Pharmacological inhibition of key metabolic pathways attenuates Leishmania spp infection in macrophages
by Elaine Carvalho de Oliveira, Rafael Tibúrcio, Gabriela Duarte, Amanda Lago, Léon de Melo, Sara Nunes, Gustavo Gastão Davanzo, Ana Júlia Martins, Bruno Vinagre Ribeiro, Deborah Mothé, Juliana B. P. Menezes, Patrícia Veras, Natalia Tavares, Pedro M. Moraes-Vieira, Cláudia Ida Brodskyn
Macrophages represent a fundamental component of the innate immune system that play a critical role in detecting and responding to pathogens as well as danger signals.

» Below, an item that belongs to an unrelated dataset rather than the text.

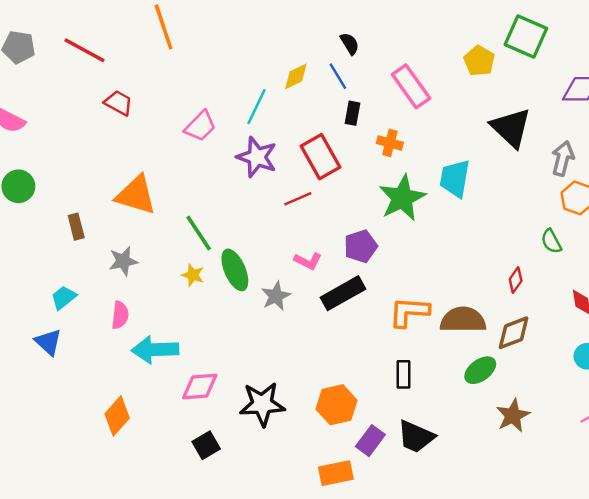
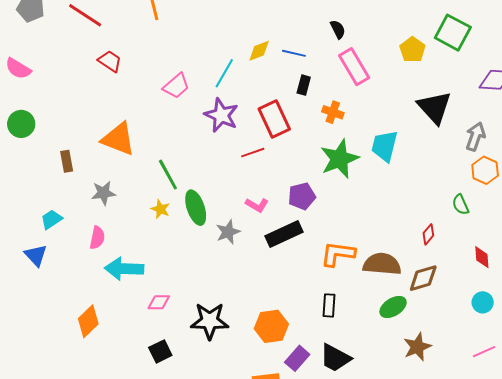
black semicircle: (350, 44) -> (338, 29), moved
blue line: (338, 76) -> (294, 53), turned -50
pink diamond: (200, 387) -> (159, 302), size x0.7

Leishmania spp. infections lead to a notable alteration in macrophage metabolism, whereby infected cells display heightened energy metabolism that is linked to the integrity of host mitochondria. However, little is known about how different species of Leishmania manipulate host metabolism. Here, we demonstrate that despite differences in their mechanisms for evading host immune responses, L. amazonensis and L. braziliensis induce comparable disruptions in key metabolic pathways. We found that infected macrophages exhibited an overall elevation in energy metabolism regardless of the parasite strain, evidenced by the elevation in glycolysis and oxygen consumption rates, along with increased proton leak and decreased ATP production. We also analyzed the effects of both Leishmania spp. strain infection on mitochondria function, further revealing that infected cells display heightened mitochondrial mass and membrane potential. To investigate the metabolic pathways required for Leishmania amastigotes to persist in BMDMs, we pre-treated cells with small molecule drugs that target major metabolic pathways, revealing that perturbations in several metabolic processes affected parasite survival in a strain-independent manner. Treatments with inhibitors of the oxidative phosphorylation and glycolysis substantially reduced parasite loads. Collectively, our findings suggest that L.amazonensis and L.braziliensis exploit host cell metabolic pathways similarly to survive in macrophages.